Die Relevanz des Projekts besteht somit in mehrfacher Hinsicht – in kulturwissenschaftlicher, historischer und in philosophischer Hinsicht, wobei im Mittelpunkt die Familie Wittgenstein als Paradigma für eine außergewöhnliche Familie steht, die sich durch mannigfaltige Tätigkeiten im sozialen und kulturellen Bereich mit dem Anspruch eines hohen Ethos auszeichnete. Deren geistiges Erbe durch die wissenschaftliche Bearbeitung der vorliegenden Materialien im Hinblick auf eine Edition in Erinnerung zu rufen und zu bewahren ist Ziel des Projekts.  

Die aus Text, Kommentar, Bildteil und wissenschaftlicher Analyse bestehende Edition soll in vier Teilen erscheinen:
1. Die Familienerinnerungen der Hermine Wittgenstein. (abgeschlossen, erscheint am 10. November 2015 bei Haymon)
2. Wissenschaftliche Analyse.
3. Eine Auswahl an Briefen aus vier Generationen.
4. Die Tagebücher von Karl und Hermine Wittgenstein sowie von Margaret Wittgenstein/Stonborough.

Hochzeit Familie Wittgenstein

 Silberhochzeit von Karl und Leopoldine Wittgenstein.

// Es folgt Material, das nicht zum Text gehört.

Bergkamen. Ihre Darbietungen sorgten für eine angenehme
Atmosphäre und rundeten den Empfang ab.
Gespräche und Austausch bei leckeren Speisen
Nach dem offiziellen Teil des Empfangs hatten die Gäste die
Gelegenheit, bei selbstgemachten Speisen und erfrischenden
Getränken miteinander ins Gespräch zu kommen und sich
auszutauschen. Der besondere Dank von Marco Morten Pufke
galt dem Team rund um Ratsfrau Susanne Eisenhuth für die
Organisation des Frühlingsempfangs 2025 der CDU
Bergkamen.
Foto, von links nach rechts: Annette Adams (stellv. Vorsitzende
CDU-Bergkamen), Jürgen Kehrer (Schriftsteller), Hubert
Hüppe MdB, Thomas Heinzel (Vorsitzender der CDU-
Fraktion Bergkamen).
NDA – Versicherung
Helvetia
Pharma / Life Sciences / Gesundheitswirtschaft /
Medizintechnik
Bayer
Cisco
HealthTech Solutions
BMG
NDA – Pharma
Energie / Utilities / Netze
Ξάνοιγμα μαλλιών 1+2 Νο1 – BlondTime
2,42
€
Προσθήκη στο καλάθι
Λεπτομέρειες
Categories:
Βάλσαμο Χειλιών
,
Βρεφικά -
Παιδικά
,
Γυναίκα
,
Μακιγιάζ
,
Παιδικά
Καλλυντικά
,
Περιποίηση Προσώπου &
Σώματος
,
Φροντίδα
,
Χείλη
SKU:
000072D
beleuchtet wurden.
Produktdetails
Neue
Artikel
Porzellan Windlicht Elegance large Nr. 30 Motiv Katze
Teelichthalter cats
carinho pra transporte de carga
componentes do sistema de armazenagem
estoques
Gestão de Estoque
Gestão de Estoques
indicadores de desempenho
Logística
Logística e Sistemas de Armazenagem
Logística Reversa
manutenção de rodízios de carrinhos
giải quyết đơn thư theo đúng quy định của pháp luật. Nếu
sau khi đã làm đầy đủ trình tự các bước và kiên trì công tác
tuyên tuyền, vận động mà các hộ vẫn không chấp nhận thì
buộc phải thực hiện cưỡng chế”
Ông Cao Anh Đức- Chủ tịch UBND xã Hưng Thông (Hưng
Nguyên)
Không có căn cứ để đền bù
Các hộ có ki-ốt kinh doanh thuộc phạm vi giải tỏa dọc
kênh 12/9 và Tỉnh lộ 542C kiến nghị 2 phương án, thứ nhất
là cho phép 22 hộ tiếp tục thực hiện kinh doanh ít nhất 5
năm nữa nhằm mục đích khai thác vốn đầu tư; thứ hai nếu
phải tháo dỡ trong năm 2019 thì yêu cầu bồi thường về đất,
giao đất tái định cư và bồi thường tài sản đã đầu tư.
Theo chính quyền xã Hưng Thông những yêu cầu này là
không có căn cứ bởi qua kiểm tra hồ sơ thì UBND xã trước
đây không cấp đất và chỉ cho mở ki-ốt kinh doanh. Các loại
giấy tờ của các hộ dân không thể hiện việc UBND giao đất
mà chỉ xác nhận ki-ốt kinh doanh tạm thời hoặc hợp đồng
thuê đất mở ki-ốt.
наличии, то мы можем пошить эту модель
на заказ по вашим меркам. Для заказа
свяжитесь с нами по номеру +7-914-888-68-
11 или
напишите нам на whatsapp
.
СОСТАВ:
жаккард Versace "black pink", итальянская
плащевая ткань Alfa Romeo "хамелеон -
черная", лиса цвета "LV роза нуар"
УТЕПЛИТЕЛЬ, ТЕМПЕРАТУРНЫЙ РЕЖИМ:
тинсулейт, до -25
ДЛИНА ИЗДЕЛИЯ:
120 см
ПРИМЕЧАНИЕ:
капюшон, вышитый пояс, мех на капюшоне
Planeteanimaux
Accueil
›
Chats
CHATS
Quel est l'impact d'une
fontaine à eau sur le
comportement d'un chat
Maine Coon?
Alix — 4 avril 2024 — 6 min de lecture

Ad. 2: Wissenschaftliche Analyse:
Nach Erscheinen der Familienerinnerungen soll als nächster Band die unter dem Titel Ethos und Kultur der Familie Wittgenstein stehende wissenschaftliche Analyse sein:
Diese kann als eine Fortsetzung eines von Cecilia Sjögren angestrebten Projekts gesehen werden, dessen Ausarbeitung durch ihren frühen Tod nicht weiter verfolgt werden konnte. Allerdings legte Cecilia Sjögren eine Sammlung von Fotos, Briefen und Texten der Familie Wittgenstein an, die als Grundlage für weitere Forschungen über die sozio-kulturellen Beziehungen der Familie (deren maßgebliche Förderungen von Kunst und Wissenschaft wie z.B. der Wiener Secession und Wiener Werkstätte, der Akademie der Wissenschaften sowie der Schaffung von Krankenhäusern) herangezogen werden können.
Dazu kommen die oben erwähnten, nunmehr im Forschungsinstitut Brenner-Archiv befindlichen  Materialien aus dem Nachlass Margaret Stonborough/Wittgenstein hinzu. Aus diesem Bestand sollen Querverbindungen zu weiteren Briefen der Familie Wittgenstein sowie zu Ludwig Wittgensteins philosophischem Nachlass die im Zentrum des Projekts stehenden Aspekte des geistig-kulturellen Erbes beleuchten und dabei neue Erkenntnisse in ethischer und ästhetischer Hinsicht gewonnen werden.

 
Projektleitung und Projektbearbeiterin: Dr. Ilse Somavilla
Kooperationspartner: Pierre Stonborough, Wien.
Finanzierung: Der erste Teil – Hermine Wittgensteins Familienerinnerungen – wurde für ein Jahr von Nachkommen der Familie Wittgenstein finanziert.